Remix.run Logo
Jooror 6 hours ago

I’m curious about how you landed “git gud; prompt better” and not “maybe the domain I work in is a better fit for LLM code”. Or, to be a bit less generous, consider the possibility that the code you’re generating is boilerplate, marshaling, and/or API calls. A facade of perceived complexity over something that’s as complex as a filter-map or two.

3371 6 hours ago | parent | next [-]

Sharing my 2 cents.

In the past 2 months I've been using all the SOTA models to help me design a new DSL for narrative scripting (such as game story telling) and a c# runtime implementation o the script player engine.

The language spec and design is about 95% authored by me up to this point; I have the LLMs work on the 2nd layer: the implementation specs/guidelines and the 3rd layer: concrete c# implementation.

Since it's a new language, I consider it's somewhat new/novel tasks for LLMs (at least, not like boilerplate stuff like HTTP API or CRUD service). I'd say, these LLMs have been very helpful - you can tell they sometimes get confused and have trouble to comply to the foreign language spec and design - but they are mostly smart enough to carry out the objectives, and they get better and better after the project got on track and has plenty of files/resources to read and reference.

And I'd also say "prompt better" is a important factor, just much more nuanced/complicated. I started with 0 experience with LLM agents and have learned a lot about how to tame them, and developed a protocol to collaborate with agents, these all comes from countless trial and errors, but in the end get boiled down to "prompt better".

Jooror 2 hours ago | parent | next [-]

I wonder if my intuition here is correct; I would posit that “PL implementation” is a far more popular and well-explored field than it seems. How many toy/small/labor-of-love langs make it to Show HN? How many more simply don’t?

I’ve never personally caught the language implementation bug. I appreciate your perspective here.

3371 2 hours ago | parent [-]

I totally agree, and I was fully aware of how common people make language for fun when I replied.

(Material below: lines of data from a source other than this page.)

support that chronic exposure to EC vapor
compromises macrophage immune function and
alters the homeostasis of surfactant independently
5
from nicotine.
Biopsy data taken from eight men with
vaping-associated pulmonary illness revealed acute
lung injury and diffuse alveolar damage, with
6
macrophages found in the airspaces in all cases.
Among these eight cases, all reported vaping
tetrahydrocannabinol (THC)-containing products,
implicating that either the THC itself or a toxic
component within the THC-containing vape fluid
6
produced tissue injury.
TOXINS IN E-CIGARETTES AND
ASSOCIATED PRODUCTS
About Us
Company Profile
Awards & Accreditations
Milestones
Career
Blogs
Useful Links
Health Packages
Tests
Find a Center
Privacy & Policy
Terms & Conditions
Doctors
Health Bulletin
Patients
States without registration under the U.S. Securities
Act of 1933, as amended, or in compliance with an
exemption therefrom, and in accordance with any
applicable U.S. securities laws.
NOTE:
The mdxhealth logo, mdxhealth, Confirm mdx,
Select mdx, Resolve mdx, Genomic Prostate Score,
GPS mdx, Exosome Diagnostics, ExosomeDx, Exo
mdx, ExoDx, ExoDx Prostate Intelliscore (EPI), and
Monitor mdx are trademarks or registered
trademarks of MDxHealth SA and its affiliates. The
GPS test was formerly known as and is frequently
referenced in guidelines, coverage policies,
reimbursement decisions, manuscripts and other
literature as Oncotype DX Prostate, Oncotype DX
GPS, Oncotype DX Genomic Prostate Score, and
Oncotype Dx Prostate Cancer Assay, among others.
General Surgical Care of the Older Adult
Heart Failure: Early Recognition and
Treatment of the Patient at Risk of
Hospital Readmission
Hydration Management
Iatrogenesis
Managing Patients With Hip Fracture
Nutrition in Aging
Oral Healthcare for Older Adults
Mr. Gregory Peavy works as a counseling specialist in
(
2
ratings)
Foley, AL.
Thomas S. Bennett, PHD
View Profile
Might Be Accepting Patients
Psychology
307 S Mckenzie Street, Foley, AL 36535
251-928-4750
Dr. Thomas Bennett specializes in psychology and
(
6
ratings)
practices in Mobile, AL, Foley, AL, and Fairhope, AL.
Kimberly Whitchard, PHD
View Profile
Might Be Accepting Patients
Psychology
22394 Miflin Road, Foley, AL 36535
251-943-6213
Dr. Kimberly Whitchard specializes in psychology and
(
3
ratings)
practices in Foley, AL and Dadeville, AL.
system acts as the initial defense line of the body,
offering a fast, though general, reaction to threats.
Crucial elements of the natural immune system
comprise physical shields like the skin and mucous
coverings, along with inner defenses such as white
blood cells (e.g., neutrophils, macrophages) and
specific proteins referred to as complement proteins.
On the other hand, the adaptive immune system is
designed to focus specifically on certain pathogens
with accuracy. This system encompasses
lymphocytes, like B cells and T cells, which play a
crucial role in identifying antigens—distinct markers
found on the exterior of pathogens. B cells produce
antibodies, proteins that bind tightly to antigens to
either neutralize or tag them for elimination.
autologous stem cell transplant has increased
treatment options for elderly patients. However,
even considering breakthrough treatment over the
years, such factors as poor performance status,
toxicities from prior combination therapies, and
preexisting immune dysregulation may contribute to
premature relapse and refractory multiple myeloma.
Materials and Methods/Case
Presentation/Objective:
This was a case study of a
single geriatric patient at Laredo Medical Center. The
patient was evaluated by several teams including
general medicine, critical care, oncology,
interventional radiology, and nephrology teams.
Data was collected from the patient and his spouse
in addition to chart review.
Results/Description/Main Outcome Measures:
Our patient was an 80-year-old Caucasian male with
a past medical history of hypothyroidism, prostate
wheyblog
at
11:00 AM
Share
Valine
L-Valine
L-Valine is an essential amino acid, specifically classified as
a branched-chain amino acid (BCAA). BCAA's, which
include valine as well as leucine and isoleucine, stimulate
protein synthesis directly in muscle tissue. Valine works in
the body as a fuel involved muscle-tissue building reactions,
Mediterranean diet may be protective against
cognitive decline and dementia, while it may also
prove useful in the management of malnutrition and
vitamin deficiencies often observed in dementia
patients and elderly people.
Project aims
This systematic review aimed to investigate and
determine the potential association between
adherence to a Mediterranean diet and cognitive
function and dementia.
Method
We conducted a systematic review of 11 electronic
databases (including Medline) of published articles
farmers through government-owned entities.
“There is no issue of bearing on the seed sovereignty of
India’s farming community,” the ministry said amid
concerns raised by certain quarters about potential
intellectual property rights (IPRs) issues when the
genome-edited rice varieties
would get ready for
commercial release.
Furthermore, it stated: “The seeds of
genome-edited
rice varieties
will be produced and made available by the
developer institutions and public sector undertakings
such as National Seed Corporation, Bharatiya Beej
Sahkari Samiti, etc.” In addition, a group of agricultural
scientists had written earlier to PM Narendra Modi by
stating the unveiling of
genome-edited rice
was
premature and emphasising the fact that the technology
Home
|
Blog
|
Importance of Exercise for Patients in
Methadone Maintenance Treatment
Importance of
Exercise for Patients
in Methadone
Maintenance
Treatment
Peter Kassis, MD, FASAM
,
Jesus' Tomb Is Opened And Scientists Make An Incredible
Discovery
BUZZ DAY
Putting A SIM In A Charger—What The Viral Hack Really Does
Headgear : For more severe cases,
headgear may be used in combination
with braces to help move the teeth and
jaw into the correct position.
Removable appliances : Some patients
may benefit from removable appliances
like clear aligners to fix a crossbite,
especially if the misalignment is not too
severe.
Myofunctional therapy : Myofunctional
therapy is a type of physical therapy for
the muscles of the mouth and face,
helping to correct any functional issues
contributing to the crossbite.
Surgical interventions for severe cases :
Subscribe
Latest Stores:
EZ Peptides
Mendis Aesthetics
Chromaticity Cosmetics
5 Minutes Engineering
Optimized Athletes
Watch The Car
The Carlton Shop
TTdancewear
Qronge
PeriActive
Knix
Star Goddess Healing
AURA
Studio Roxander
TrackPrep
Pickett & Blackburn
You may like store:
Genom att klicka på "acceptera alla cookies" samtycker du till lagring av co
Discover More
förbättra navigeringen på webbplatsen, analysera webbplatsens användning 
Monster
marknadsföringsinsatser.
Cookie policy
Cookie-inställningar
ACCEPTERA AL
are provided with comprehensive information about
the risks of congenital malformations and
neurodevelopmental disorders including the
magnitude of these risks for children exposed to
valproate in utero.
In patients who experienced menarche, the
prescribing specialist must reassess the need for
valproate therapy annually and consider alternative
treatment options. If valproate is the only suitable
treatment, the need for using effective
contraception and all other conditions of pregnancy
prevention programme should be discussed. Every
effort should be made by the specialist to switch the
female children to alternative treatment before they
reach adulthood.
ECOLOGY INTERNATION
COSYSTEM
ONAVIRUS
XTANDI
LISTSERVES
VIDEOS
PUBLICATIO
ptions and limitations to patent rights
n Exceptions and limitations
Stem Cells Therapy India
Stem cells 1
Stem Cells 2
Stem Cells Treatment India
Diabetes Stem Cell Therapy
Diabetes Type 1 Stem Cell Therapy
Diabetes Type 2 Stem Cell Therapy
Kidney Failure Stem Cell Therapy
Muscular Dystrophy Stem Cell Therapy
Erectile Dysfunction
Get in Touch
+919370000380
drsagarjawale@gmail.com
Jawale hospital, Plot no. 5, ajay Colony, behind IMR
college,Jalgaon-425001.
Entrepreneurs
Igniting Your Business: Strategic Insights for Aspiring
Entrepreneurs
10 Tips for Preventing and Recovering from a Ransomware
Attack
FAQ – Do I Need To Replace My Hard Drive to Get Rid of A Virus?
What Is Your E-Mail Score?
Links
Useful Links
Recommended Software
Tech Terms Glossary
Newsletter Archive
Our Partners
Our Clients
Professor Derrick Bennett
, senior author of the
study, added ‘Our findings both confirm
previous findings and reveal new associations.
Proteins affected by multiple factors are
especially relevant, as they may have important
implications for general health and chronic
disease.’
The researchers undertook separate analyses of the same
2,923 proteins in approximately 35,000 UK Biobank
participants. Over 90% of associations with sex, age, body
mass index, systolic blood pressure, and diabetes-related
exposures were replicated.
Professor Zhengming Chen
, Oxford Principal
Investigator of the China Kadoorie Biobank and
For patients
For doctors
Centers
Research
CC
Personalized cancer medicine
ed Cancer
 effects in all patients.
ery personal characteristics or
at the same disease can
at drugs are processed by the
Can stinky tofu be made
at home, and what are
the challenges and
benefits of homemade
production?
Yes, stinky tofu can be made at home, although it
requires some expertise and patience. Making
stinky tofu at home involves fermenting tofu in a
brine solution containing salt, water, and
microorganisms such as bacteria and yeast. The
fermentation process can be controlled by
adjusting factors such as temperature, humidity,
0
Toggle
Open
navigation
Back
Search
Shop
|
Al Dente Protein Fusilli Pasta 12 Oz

But I feel like the rationale would still stands: Considering LLMs' natures, common boilerplate tasks are easy because they can kind of just "decompress" from training data. But for a new language design, unless the language is almost identical to some other captured by the model, "decompression" would just fail.

tovej 6 minutes ago | parent | prev [-]

I am prompting better. It doesn't help the LLM be more productive than me on a regular tuesday.

Sure, I can get the task done by delegating everything to an agentic workflow, but it just adds a bunch of useless overhead to my work.

I still need to know what the code does at the end of the day, so I can document it and reason about it. If I write the code myself, it's easy. If an LLM does it, it's a chore.

And even without those concerns, the LLM is still slower than me. Unless it's trivial boilerplate, in which case other tools serve me better and cheaper.

I'll note that a compiler is one of the most well understood and implemented software projects, much of it open source, which means the LLM has a lot of prior art that it can copy.

rybosworld 5 hours ago | parent | prev | next [-]

When web search first arrived, the same thing happened. That is, some people didn't like using the tool because it wasn't finding what they wanted. This is still true for a lot of folks today, actually.

It's less "git gud; prompt better", and more, "be able to explain (well) what you want as the output". If someone messages the IT guy and says "hey my computer is broken" - what sort of helpful information can the IT guy offer beyond "turn it on and off again"?

mikkupikku 5 hours ago | parent | prev | next [-]

> I’m curious about how you landed “git gud; prompt better” and not “maybe the domain I work in is a better fit for LLM code”.

1. Personal experience. Lazy prompting vs careful prompting.

2. They're coincidentally good at things I'm good at, and shit at things I don't understand.

3. Following from 2, when used by somebody who does understand a problem space which I do not, they easily succeed. That dog vibe coding games succeeded in getting claude to write games because his master knew a thing or two about it. I on the other hand have no game Dev experience, even almost no hobby experience with games specifically, so I struggle to get any game code that even remotely works.

Jooror 2 hours ago | parent [-]

Irrespective of the domain you specifically listed in 3 (game dev is, believe it or not, one of the “more complex” domains), you have completely failed to miss the point.

> 2. They're coincidentally good at things I'm good at, and shit at things I don't understand.

This may well be! In the perfect world this would be balanced with the knowledge that maybe “the things you’re good at” are objectively* easier than “things you don’t understand”. Speaking for myself, I’m proficient in many more easy things than hard things.

*inasmuch as anything can be “objectively” easier

2 hours ago | parent [-]
[deleted]
vntok 5 hours ago | parent | prev [-]

The parent is specifically talking about producing boilerplate code -a domain in which LLM excell at- and not having had any success at that. It's therefore not a leap of logic to assume they haven't put (enough) effort into getting better at prompting first, which is perfectly fine per se but leans towards a skill issue and not an immutable property of gen AI.

The uncomfortable fact remains that one cannot really expect to get much better results from an LLM without putting some work themselves. They aren't magical oracles.